- Text:
※ ※ ※
Costs to prepare and carry the plan out were shared between whānau and the WIIE fund.

Example 2

A whānau made up of several siblings – each with their own tamariki and mokopuna – decided that they would jointly rebuild their old papakāinga (homestead on their ancestral land). Some of their young people wanted to leave the cities and return to live and work on the land, but the existing papakāinga was not habitable. With help from a facilitator, the whānau prepared a plan to work towards this goal. The goal was that someone would be living in the papakāinga on a specific day in three years' time.

Their whānau plan listed the tasks needed to make this a reality, including getting the land surveyed to confirm boundaries so it could be fenced. They prepared a three-year plan to raise funds (from leases, raffles, garage sales, and monthly contributions) to reach their target. Funds to prepare the plan and carry it out came from whānau, family trusts, and the WIIE fund.

To carry out their plan, whānau met during a summer holiday to learn the skills needed to live and work on the land. The teachers were family members and others, such as Department of Conservation staff who gave advice on eradicating possums and rabbits. They started with tracing their whakapapa, on which they would found the papakāinga.
※ ※ ※
- How to complete this task:
Pick up the text about the whānau plan to rebuild the papakāinga after its last sentence and continue it.

- Given data:
※ ※ ※
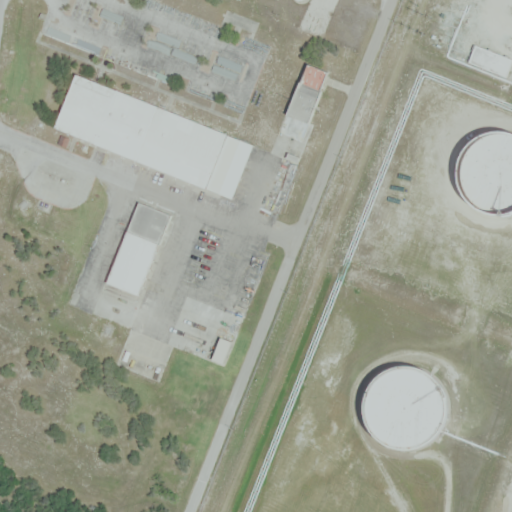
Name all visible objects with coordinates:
※ ※ ※
- Answer box:
Some of the other skills learned were:

  • how to set up a financial management system;
  • weaving, mirimiri (massage), and communal cooking skills;
  • how to design and erect a building, and source materials;
  • gardening, fencing, and kōrero on facets of the land's history.

To reduce costs, whānau scheduled regular "working bees" during the three years to spend time on landscaping, gardening, and maintenance.

Information reported to Te Puni Kōkiri about whānau planning

Te Puni Kōkiri got reports on whether whānau completed all of their planned actions and whether they were completed on time. Te Puni Kōkiri collected the data to report on completion and timeliness rates.

Te Puni Kōkiri sorted the goals into themes. In 2013, Te Puni Kōkiri reported that common themes in whānau plans were, in no particular order:

  • better lives for children;
  • education and skills development;
  • employment;
  • health and cultural wellness; and
  • housing and home ownership.21

Te Puni Kōkiri's report did not make it clear what proportion of whānau plans matched which themes.

Have whānau benefited from their plans?

Te Puni Kōkiri has not yet published a comprehensive report on what whānau achieved through the WIIE fund.

However, reports from provider collectives and researchers suggest that whānau plans have been a useful tool for increasing whānau capability. Te Puni Kōkiri has occasionally published stories to show the short-term positive effects of whānau planning, which report that relationships between whānau and health and social services are more effective.22

Figure 7 shows two performance measures for the WIIE fund. It shows that most whānau completed most of their planned actions (deliverables) without too much delay, except for 2013/14 when just under half of all actions were not completed on time. For 2011/12, Te Puni Kōkiri reported different data in its reports, which was not explained.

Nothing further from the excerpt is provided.